Your task - Update the listing from its beginning through the line containing "diciembre de 2016" by changing "Star Peru" to "Star Perú", with everything else left as it is. Give back only those lines.

[Record set — start]

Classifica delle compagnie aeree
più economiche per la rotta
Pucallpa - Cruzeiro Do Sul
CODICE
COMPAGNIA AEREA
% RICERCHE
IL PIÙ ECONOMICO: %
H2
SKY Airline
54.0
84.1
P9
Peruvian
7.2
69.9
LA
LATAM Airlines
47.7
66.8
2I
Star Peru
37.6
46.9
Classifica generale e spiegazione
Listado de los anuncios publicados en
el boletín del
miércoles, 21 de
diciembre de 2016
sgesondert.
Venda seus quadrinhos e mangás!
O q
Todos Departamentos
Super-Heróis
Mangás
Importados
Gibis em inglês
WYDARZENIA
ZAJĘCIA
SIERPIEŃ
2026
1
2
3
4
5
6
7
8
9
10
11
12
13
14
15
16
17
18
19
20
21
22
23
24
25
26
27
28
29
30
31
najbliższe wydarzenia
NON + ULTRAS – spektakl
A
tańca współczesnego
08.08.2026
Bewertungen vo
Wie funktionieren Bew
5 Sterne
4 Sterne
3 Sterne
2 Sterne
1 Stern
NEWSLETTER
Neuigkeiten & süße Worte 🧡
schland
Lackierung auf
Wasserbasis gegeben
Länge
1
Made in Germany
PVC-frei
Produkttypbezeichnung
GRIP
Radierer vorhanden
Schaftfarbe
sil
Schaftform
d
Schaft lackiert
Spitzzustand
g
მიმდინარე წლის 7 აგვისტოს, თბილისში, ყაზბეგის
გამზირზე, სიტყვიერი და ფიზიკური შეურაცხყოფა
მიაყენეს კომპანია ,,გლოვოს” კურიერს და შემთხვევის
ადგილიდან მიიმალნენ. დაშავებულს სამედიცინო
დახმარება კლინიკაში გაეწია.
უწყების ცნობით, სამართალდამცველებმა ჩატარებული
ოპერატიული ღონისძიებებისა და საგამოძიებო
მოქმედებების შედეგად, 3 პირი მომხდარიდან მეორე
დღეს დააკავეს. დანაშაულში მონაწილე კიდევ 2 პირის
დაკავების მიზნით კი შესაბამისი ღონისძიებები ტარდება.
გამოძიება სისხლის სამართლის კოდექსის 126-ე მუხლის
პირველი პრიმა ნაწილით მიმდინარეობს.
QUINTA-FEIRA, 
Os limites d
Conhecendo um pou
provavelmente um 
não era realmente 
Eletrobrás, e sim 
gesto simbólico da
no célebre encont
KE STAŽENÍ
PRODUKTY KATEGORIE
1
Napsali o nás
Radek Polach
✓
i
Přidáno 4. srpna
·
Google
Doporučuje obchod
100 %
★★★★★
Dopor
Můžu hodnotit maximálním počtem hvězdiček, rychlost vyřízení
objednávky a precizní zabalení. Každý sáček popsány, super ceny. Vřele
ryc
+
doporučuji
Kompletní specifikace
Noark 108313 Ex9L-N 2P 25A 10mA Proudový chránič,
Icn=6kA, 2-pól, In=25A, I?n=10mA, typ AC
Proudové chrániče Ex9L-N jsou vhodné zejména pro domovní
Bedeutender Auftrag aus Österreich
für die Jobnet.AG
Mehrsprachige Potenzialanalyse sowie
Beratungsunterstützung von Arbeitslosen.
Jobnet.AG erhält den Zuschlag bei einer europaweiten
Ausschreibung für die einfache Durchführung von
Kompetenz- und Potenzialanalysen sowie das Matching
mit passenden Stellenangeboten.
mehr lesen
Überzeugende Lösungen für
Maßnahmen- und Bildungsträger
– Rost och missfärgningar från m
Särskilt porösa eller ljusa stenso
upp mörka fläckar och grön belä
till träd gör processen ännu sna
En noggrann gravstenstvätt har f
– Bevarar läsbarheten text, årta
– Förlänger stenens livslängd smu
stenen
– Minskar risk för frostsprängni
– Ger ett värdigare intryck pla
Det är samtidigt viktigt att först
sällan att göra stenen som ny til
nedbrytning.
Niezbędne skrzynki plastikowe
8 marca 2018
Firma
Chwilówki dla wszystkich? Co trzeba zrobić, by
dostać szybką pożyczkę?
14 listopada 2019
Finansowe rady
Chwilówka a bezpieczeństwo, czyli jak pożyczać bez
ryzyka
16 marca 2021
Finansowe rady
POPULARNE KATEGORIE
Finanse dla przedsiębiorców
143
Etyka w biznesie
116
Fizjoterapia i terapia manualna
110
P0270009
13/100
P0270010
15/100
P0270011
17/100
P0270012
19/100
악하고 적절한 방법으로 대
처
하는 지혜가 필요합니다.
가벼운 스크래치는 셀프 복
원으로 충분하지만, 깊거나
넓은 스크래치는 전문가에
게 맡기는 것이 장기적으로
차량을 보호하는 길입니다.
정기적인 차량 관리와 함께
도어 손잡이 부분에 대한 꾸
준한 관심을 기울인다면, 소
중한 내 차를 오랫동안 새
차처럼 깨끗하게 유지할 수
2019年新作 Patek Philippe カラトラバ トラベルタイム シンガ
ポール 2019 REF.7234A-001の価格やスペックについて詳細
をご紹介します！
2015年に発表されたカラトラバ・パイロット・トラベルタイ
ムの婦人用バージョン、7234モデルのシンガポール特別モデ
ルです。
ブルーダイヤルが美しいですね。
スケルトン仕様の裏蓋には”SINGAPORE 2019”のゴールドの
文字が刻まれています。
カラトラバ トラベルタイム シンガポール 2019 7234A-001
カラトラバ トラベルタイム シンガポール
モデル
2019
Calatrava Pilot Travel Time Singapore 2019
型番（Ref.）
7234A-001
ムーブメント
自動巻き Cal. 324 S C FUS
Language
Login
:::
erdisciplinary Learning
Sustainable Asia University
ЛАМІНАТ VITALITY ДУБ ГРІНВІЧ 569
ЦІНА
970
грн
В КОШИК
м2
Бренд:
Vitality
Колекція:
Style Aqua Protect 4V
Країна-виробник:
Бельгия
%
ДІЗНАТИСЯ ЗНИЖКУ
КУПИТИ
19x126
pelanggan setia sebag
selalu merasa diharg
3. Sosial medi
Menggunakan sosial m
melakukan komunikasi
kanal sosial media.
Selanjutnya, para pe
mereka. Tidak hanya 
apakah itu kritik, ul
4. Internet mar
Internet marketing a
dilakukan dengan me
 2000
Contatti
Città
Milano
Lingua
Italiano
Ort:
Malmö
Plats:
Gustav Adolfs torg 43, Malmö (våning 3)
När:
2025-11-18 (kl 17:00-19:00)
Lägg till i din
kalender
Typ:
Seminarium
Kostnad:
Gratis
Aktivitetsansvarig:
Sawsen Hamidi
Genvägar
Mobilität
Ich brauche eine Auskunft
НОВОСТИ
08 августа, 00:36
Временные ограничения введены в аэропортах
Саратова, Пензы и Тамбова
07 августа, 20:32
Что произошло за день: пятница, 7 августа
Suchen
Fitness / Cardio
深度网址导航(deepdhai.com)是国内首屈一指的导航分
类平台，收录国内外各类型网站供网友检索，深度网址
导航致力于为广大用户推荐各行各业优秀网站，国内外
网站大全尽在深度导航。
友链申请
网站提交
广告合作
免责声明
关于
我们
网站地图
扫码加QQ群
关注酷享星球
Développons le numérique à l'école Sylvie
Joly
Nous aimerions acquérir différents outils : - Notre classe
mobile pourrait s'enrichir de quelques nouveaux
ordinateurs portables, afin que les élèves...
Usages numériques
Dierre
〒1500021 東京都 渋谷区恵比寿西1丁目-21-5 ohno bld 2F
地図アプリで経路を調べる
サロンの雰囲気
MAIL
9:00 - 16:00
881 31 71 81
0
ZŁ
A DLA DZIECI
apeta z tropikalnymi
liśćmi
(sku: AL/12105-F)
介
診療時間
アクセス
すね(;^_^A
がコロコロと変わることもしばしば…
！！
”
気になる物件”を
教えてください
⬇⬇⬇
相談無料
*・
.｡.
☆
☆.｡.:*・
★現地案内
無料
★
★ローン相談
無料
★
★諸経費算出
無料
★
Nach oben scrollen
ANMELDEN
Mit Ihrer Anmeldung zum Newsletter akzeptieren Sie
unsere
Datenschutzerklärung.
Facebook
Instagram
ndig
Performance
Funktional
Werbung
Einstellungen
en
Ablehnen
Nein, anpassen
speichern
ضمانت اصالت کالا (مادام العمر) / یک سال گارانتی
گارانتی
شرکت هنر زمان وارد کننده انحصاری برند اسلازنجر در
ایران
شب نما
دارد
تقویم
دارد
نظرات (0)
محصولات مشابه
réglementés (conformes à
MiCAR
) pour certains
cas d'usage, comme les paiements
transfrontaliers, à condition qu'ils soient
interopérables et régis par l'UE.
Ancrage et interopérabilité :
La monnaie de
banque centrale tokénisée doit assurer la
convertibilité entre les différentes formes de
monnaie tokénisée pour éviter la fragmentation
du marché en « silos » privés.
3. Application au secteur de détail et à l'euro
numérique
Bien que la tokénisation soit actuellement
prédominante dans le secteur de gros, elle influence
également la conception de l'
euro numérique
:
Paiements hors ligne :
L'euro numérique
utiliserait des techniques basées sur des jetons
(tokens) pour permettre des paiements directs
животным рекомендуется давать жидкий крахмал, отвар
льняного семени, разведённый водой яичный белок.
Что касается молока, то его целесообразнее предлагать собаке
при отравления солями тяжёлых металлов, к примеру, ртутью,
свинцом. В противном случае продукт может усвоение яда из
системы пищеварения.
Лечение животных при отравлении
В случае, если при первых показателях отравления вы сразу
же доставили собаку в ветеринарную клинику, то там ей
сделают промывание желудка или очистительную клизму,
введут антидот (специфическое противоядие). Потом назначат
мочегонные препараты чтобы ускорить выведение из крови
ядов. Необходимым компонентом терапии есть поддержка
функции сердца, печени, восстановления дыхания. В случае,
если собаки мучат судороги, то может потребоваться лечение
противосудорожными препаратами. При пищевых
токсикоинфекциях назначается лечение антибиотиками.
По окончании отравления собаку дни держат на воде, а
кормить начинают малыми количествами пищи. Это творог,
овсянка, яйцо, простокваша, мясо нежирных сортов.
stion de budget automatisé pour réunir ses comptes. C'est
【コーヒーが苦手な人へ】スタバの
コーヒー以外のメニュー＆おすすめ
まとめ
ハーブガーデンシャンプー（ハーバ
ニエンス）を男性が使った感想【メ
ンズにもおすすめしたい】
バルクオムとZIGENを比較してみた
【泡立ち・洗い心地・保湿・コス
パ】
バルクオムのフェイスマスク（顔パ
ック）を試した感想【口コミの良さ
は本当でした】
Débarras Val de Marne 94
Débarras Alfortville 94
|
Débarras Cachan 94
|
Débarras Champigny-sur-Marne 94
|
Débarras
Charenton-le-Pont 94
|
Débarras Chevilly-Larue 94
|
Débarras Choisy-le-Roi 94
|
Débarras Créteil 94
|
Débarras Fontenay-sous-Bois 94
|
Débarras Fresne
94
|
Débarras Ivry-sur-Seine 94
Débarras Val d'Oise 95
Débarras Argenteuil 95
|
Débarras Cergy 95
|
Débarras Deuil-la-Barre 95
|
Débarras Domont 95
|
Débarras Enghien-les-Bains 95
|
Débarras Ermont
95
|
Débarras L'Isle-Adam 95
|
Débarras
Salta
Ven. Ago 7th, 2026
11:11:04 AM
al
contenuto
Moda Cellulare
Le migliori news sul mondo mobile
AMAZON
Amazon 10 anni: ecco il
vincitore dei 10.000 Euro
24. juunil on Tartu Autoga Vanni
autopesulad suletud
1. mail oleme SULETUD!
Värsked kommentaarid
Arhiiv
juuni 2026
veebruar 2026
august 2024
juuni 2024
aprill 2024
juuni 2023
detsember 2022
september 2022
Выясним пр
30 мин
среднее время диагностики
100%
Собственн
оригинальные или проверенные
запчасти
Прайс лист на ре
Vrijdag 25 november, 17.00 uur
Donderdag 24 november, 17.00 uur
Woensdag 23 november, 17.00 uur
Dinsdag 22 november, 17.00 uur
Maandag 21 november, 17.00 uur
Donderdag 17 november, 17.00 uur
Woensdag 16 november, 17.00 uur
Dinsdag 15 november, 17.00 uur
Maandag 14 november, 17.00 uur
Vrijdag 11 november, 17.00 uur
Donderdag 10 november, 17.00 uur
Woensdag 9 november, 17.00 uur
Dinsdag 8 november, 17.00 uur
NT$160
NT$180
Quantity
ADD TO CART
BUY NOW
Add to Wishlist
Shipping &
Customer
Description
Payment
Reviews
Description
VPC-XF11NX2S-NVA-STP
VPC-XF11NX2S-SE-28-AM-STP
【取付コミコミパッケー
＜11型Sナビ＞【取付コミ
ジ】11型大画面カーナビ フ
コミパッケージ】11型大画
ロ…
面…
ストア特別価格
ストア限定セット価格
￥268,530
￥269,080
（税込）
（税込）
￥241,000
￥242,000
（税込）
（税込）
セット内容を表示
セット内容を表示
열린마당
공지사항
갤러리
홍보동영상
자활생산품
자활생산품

[Record set — finish]

Output of the task -
Classifica delle compagnie aeree
più economiche per la rotta
Pucallpa - Cruzeiro Do Sul
CODICE
COMPAGNIA AEREA
% RICERCHE
IL PIÙ ECONOMICO: %
H2
SKY Airline
54.0
84.1
P9
Peruvian
7.2
69.9
LA
LATAM Airlines
47.7
66.8
2I
Star Perú
37.6
46.9
Classifica generale e spiegazione
Listado de los anuncios publicados en
el boletín del
miércoles, 21 de
diciembre de 2016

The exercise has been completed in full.